With an ML program you have more flexibility. You can set a compute precision of float 32 during the conversion process by using the
compute_precision setting, as shown in the following example:
import coremltools as ct model = ct.convert(source_model, convert_to="mlprogram", compute_precision=ct.precision.FLOAT32)
This example produces a float 32 typed Core ML model that executes in float 32 precision irrespective of the value of the
Neural Network Untyped Tensors#
A neural network has explicitly typed model inputs and outputs, but does not define the types of intermediate tensors that are produced by one layer and consumed by another. Instead, the intermediate tensors are automatically typed at runtime by the compute unit responsible for executing the layer producing them.
The Core ML runtime dynamically partitions the network graph into sections for the Neural Engine (NE), GPU, and CPU, and each unit executes its section of the network using its native type to maximize its performance and the model’s overall performance. The GPU and NE use float 16 precision, and the CPU uses float 32. The execution precision varies based on the hardware and software versions, since the partitioning of the graph varies with hardware and software.

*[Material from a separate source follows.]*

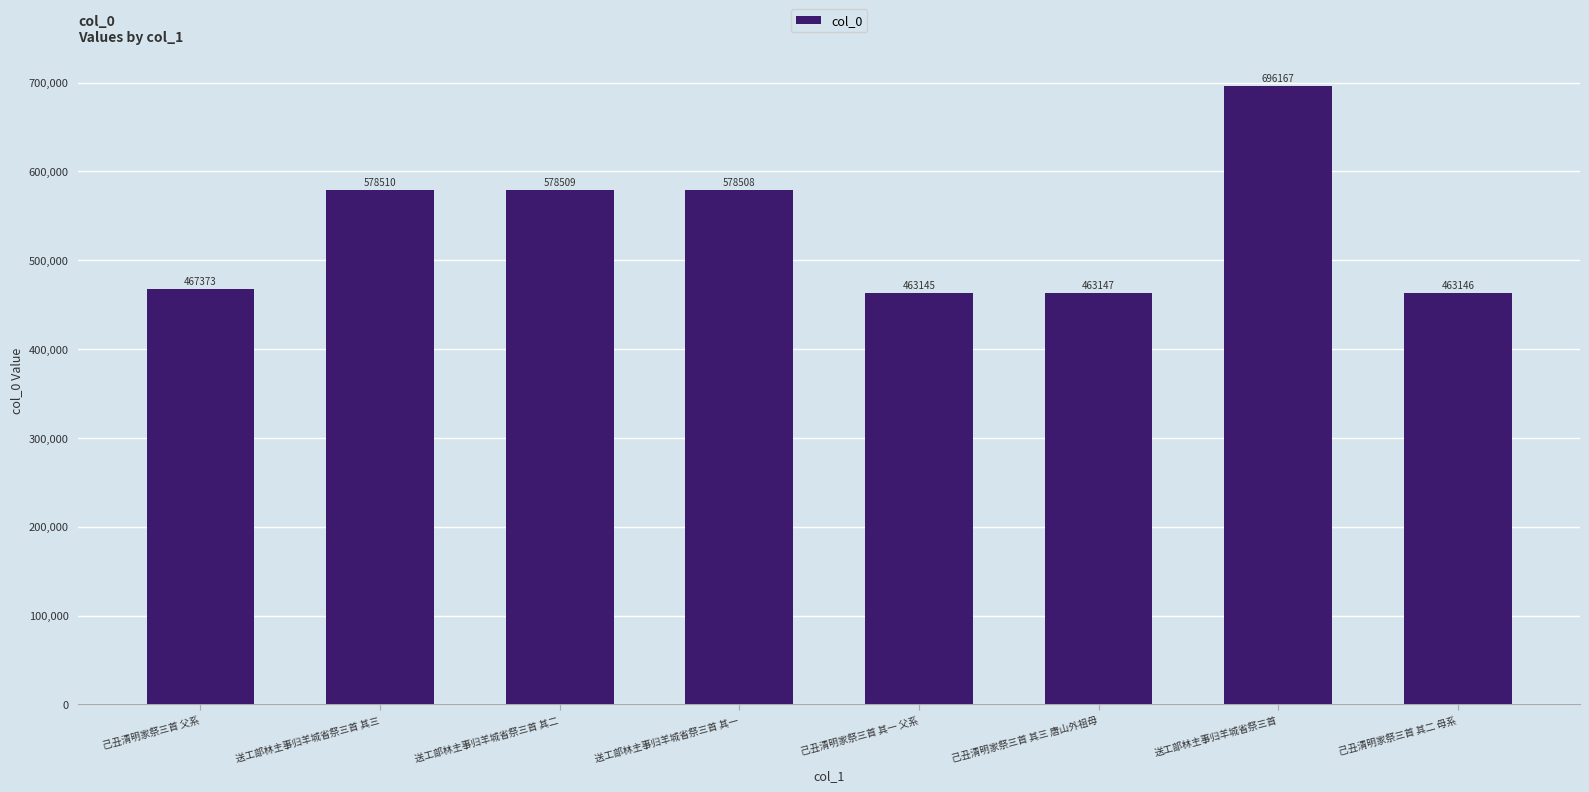

Which label corresponds to the largest value in the chart?

送工部林主事归羊城省祭三首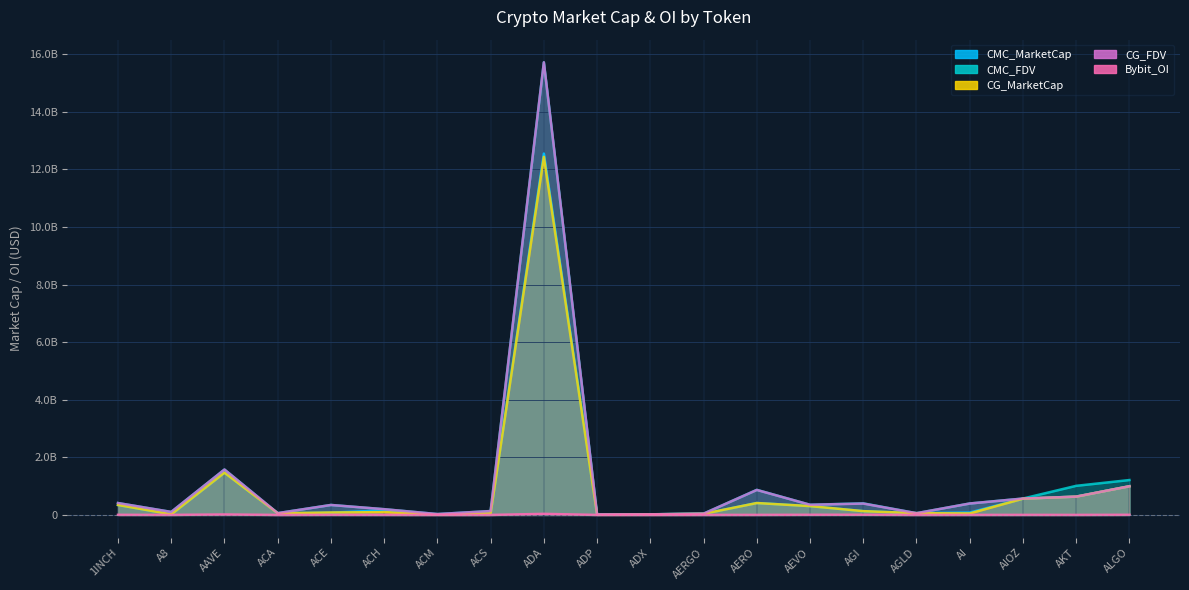

How many values in the CMC_FDV series are below 353933138?

10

You have some control over numeric precision by configuring the set of allowed compute units when converting the model (such as
CPUOnly), as shown in following chart:
For example, for float 32 precision, the only guaranteed path is to use
CPUOnly, which executes entirely on the CPU with float 32 precision. This CPU-only configuration would apply to the model as a whole, and may not provide the best performance.
ML Program Typed Tensors#
ML programs describe a neural network in a code style in which all variables in the program are strongly typed. In contrast to a neural network model, the types of all the intermediate tensors of an ML program are specified in the model itself.
An ML program uses the same automatic partitioning scheme that neural networks use to distribute work to the NE, GPU, and CPU. However, the types of the tensors add an additional constraint. The runtime respects the explicit types as the minimum precision, and will not reduce the precision.

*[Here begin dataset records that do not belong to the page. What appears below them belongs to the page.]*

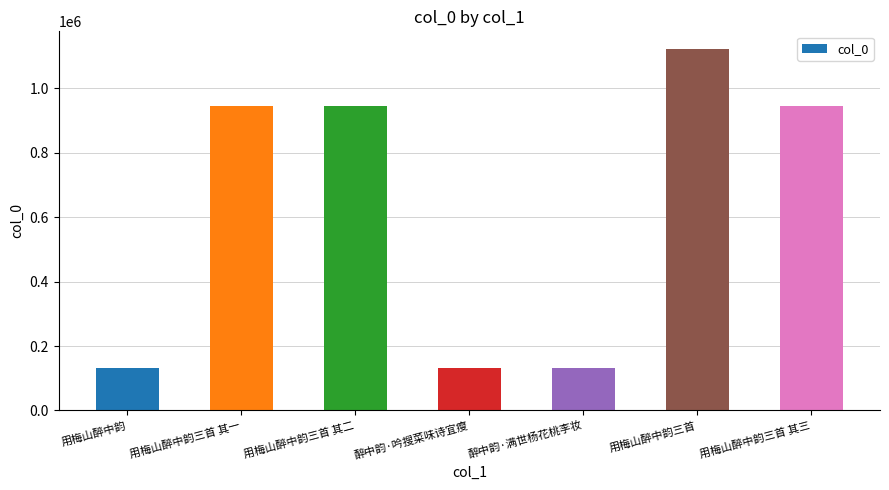

Are the bars horizontal?

No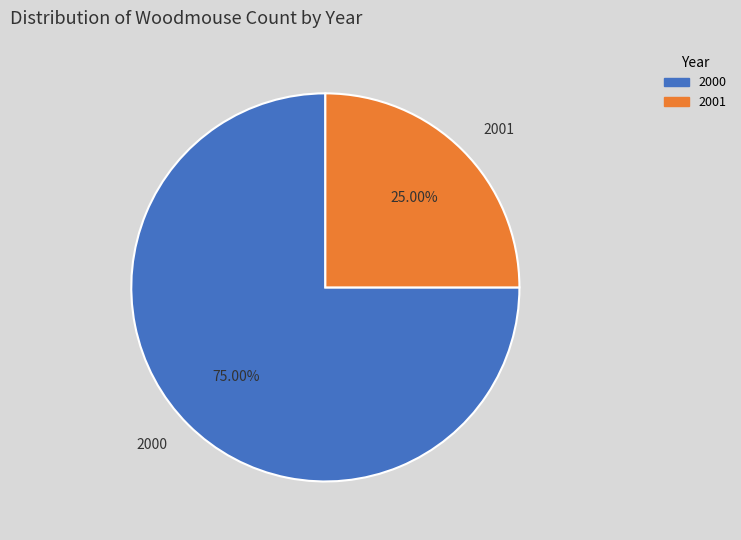

To the nearest percent, what percentage of the pie is 2001?

25%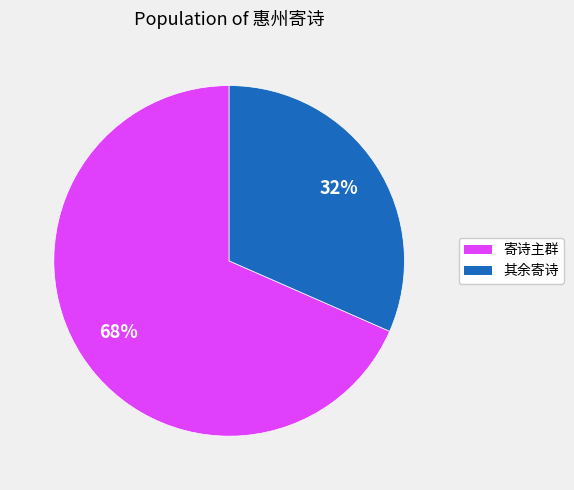

To the nearest percent, what is the average slice percentage?

50%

For example, a float 32 typed model will only ever run with float 32 precision. A float 16 typed model may run with float 32 precision as well, depending on the availability of the float 16 version of the op, which in turn may depend on the hardware and software versions. With an ML program, the precision and compute engine are independent of each other.
The ML program runtime supports an expanded set of precisions on the backend engines. All of the ops supported on the GPU runtime are now equally supported in float 16 and float 32 precisions. As a result, a float 32 model saved as an ML program need not be restricted to run only on the CPU. In addition, a few selected ops, such as convolution, are also available with float 16 precision on the CPU, and on newer hardware, it can provide further acceleration.

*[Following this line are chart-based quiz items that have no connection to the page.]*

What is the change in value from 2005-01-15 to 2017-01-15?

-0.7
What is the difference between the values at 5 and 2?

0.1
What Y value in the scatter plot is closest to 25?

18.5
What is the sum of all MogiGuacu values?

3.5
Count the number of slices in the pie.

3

By default, an ML program produced by the converter is typed in float 16 precision, and run with the default configuration that uses all compute units (similar to the default neural network).
For models sensitive to precision, you can set the precision to float 32 during conversion by using the
compute_precision=coremltools.precision.FLOAT32 flag with the
convert() method. Such a model is guaranteed to run with float 32 precision on all hardware and software versions. Unlike a neural network, the float 32 typed ML program will run on a CPU as well as the GPU. Only the NE is barred as a compute unit when a model is typed with float 32 precision.
With an ML program, you can even mix and match precision support within a single compute unit, such as the CPU or GPU. If you need float 32 precision for specific layers instead of the entire model, you can selectively preserve float 32 tensor types by using the
compute_precision=ct.transform.Float16ComputePrecision() transform during model conversion.